• Problem 1
According to the biography of Shane Blackett, which two defensive positions is he able to play?
• Problem 2
Extend the biography of Shane Blackett beyond its last sentence.

[[ Study text open ]]

Shane Blackett

Personal information
- Full name: Shane Jerome Blackett
- Date of birth: 3 October 1982 (age 42)
- Place of birth: Luton, England
- Height: 6 ft 0 in (1.83 m)
- Position(s): Defender

Team information
- Current team: St Neots Town

Senior career*
- Years: Team / Apps / (Gls)
- 2001–2003: Dunstable Town / ? / (?)
- 2003–2004: Arlesey Town / 41 / (3)
- 2004–2007: Dagenham & Redbridge / 81 / (0)
- 2007–2009: Peterborough United / 35 / (0)
- 2009–2012: Luton Town / 42 / (0)
- 2012–2013: Arlesey Town / 33 / (0)
- 2013–2014: Hemel Hempstead Town / 14 / (2)
- 2014–2015: Dunstable Town / 48 / (3)
- 2015–: St Neots Town / 14 / (0)

International career
- 2006: England C / 2 / (0)

= Shane Blackett =

English footballer

Shane Jerome Blackett (born 3 October 1982) is an English footballer who plays as a defender for Southern Football League Premier Division side St Neots Town. He is able to play at both centre-back and left-back.

[[ Study text closed ]]
[[ The data open ]]

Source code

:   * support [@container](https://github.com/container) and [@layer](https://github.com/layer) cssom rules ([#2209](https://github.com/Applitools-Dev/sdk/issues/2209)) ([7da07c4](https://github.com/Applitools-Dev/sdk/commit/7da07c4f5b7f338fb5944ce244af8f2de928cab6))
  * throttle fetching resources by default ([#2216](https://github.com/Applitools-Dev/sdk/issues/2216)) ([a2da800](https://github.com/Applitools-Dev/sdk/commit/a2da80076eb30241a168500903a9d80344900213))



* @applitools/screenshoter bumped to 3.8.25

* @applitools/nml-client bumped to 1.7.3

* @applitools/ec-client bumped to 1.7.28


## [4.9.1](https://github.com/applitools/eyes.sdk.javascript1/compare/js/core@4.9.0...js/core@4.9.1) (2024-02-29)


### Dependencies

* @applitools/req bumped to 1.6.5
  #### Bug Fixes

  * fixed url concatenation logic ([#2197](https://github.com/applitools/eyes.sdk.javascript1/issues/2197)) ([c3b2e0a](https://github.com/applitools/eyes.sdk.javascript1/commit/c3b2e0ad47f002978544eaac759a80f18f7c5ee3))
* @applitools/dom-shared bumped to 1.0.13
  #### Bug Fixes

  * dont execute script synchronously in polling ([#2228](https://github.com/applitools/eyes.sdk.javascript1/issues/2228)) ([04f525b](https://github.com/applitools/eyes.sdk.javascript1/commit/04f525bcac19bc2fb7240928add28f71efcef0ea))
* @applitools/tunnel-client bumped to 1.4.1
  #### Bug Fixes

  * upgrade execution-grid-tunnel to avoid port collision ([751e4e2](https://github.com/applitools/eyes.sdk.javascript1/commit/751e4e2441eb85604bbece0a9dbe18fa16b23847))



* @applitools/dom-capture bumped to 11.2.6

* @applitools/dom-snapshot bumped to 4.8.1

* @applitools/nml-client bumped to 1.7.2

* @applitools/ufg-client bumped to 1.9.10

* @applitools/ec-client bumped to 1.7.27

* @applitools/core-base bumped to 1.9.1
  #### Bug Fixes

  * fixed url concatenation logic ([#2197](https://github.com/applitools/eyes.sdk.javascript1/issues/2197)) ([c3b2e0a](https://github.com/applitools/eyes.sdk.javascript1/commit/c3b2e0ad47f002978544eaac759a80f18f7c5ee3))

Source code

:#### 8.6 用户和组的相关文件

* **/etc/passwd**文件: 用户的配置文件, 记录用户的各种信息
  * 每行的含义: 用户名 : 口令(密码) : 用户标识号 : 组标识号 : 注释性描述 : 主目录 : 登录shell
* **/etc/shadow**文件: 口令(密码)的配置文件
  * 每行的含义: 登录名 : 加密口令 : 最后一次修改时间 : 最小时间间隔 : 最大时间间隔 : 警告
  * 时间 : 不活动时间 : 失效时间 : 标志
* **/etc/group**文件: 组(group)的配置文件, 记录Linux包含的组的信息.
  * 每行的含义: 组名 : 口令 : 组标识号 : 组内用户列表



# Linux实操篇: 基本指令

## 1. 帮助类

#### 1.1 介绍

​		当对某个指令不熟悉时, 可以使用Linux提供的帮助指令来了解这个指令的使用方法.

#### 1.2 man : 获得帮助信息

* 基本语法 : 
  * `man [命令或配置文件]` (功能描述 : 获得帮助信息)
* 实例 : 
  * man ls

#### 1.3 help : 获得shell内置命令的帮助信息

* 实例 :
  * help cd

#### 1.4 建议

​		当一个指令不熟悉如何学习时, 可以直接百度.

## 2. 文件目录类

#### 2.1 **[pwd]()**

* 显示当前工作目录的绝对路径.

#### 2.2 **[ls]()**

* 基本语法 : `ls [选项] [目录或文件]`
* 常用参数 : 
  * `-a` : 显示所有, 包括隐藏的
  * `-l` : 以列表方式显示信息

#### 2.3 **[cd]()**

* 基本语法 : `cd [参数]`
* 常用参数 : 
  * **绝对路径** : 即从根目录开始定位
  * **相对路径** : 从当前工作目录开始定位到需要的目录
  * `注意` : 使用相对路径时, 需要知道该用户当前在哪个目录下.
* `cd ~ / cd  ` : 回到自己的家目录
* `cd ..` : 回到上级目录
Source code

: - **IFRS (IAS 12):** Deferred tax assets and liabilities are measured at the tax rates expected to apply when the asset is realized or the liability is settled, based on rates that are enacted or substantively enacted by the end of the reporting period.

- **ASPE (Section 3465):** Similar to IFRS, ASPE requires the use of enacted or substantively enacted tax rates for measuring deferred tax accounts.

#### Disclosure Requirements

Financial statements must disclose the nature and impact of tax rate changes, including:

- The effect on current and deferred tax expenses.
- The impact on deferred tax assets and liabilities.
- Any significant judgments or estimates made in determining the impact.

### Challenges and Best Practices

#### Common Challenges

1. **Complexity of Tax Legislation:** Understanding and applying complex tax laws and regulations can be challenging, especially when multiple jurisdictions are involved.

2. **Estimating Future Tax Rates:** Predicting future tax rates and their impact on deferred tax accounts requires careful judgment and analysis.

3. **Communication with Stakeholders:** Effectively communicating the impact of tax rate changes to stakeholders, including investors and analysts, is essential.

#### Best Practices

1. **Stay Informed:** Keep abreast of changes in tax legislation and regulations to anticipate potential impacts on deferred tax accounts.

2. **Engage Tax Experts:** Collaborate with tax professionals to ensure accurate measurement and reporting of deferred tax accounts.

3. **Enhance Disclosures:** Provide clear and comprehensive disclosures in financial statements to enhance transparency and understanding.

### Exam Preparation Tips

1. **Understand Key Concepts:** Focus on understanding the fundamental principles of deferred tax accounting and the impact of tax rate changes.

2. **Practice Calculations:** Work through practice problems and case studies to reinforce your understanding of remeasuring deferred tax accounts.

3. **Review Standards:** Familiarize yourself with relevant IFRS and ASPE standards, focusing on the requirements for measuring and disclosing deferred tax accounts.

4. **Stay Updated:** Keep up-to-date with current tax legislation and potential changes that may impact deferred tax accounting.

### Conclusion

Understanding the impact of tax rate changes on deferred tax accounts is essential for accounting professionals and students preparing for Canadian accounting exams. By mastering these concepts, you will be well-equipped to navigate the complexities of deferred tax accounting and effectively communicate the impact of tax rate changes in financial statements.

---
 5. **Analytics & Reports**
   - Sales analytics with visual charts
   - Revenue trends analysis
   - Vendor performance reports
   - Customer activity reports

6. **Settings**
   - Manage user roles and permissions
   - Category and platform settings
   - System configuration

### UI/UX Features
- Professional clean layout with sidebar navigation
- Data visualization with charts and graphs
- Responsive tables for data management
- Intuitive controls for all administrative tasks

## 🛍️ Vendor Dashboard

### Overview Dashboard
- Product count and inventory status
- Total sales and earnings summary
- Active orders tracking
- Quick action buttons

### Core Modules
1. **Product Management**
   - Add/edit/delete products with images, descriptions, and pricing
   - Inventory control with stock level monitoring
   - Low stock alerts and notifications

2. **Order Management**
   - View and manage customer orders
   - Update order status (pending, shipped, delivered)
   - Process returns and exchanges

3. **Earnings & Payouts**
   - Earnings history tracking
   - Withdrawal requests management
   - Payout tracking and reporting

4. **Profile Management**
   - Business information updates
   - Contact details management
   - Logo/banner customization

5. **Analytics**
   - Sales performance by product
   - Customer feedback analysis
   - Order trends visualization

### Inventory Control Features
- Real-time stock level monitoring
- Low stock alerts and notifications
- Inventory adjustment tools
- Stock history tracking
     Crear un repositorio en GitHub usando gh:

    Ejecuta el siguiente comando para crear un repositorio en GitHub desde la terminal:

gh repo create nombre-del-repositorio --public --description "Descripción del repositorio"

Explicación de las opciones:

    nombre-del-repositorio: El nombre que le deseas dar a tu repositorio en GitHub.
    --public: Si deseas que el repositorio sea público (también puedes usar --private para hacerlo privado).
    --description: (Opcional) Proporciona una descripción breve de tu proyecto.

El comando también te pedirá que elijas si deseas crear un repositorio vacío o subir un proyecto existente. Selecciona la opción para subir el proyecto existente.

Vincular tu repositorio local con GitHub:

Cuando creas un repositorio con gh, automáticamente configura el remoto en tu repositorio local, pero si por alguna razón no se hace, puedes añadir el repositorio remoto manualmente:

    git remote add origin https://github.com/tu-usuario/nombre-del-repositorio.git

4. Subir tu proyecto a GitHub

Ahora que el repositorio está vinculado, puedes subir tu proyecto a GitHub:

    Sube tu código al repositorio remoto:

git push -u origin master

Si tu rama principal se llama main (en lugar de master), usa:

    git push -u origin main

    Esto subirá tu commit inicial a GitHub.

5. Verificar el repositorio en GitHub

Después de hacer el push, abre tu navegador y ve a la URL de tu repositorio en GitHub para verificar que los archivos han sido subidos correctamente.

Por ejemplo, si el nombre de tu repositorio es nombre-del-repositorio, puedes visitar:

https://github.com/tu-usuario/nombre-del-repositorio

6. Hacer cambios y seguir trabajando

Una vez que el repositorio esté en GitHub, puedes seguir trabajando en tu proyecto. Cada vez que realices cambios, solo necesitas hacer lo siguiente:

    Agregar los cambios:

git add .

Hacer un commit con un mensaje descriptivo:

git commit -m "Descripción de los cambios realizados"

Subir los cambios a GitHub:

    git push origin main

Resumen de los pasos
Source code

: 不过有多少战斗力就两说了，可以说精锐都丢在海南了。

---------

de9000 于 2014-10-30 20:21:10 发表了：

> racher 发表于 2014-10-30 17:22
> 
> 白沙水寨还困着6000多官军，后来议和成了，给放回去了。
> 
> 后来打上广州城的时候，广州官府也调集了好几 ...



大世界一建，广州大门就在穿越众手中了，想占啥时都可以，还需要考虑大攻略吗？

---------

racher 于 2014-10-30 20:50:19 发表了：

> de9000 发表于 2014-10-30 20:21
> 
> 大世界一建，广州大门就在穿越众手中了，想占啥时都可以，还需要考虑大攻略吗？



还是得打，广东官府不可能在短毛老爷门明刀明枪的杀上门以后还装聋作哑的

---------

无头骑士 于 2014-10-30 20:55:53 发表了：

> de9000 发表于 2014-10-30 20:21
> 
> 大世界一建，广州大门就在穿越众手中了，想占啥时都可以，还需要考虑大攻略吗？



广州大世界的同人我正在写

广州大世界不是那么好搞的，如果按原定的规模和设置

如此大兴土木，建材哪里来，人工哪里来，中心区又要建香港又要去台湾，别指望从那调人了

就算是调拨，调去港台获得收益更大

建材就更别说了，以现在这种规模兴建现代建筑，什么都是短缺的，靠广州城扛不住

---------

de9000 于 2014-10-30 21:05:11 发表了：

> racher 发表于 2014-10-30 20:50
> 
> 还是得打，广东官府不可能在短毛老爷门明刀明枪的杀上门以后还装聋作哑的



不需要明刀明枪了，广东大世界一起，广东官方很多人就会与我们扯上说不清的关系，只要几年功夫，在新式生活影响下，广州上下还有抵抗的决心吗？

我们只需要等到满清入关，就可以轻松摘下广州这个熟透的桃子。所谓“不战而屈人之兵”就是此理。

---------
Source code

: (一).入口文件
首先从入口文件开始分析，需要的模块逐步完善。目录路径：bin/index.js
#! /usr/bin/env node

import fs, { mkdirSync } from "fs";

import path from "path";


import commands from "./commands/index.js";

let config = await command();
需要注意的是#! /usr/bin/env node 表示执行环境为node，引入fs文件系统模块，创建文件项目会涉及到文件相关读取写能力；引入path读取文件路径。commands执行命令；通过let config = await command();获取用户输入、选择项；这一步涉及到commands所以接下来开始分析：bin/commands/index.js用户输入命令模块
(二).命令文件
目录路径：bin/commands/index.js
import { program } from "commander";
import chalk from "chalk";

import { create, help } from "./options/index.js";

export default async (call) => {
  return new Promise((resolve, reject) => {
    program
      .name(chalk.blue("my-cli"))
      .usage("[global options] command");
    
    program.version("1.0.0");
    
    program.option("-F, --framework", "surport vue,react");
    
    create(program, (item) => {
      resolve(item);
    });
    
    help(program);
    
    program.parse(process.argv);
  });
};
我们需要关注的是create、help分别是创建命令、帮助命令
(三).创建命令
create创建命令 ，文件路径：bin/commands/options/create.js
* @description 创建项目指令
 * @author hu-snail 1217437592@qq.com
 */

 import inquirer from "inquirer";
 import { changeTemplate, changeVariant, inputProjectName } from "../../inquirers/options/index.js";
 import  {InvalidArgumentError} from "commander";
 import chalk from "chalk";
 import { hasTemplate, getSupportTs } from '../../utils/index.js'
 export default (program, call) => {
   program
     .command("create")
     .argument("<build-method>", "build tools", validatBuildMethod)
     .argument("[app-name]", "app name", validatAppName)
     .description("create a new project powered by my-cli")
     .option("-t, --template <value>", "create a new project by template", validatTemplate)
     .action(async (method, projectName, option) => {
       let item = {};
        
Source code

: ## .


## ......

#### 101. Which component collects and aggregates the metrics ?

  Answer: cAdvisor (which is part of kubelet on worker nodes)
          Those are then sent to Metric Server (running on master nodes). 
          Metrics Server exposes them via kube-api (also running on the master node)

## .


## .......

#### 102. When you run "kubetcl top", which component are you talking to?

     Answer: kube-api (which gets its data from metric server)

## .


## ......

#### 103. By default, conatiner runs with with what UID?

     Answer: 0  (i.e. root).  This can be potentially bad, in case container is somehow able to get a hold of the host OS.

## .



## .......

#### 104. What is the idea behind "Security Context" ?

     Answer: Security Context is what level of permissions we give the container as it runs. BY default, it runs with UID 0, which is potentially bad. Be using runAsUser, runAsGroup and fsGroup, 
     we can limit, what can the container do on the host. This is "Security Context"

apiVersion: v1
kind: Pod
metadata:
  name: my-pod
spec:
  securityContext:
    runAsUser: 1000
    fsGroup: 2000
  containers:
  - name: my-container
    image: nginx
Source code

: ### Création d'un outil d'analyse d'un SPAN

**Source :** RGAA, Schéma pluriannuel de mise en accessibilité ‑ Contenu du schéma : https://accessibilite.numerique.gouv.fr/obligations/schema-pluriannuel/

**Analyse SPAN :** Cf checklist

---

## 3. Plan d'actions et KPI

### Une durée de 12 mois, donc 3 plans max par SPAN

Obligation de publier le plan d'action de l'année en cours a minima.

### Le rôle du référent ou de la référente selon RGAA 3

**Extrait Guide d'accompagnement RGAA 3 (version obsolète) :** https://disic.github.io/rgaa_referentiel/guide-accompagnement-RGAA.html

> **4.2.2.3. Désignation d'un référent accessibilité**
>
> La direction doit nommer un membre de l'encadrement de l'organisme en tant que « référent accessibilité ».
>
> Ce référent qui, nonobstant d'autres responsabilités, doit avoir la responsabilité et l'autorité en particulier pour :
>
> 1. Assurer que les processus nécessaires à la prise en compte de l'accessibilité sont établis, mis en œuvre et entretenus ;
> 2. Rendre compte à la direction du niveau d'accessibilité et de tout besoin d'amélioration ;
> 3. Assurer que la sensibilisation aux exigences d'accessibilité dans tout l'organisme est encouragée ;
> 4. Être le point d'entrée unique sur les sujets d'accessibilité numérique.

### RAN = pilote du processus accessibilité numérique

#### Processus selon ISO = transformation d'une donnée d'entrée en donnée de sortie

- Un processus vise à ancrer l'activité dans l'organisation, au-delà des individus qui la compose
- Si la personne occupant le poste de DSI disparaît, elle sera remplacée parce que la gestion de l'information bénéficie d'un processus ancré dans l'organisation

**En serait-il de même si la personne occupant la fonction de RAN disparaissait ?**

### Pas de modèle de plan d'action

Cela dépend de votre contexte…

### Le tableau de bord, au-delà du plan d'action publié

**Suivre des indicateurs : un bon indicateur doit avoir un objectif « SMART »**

[[ The data closed ]]

• Task answer 1
Centre-back and left-back.

• Task answer 2
==Career==
Born in Luton, Blackett started his career at Spartan South Midlands League side Dunstable Town, before moving to Isthmian League club Arlesey Town. After only one year at Arlesey, Blackett and teammate Craig Mackail-Smith signed for Conference National side Dagenham & Redbridge at the beginning of the 2004–05 season. After two seasons of finishing with Dagenham in mid-table, Blackett played a part in the Daggers promotion-winning campaign of 2006–07, but was sold to Peterborough United in the January transfer window, again alongside Mackail-Smith.

Over the next two seasons, Blackett played in both of Peterborough's back-to-back promotions making a total of 35 league appearances, although he struggled with injuries. Along with 11 other players, Blackett was placed on the transfer list at Peterborough following their promotion to the Championship.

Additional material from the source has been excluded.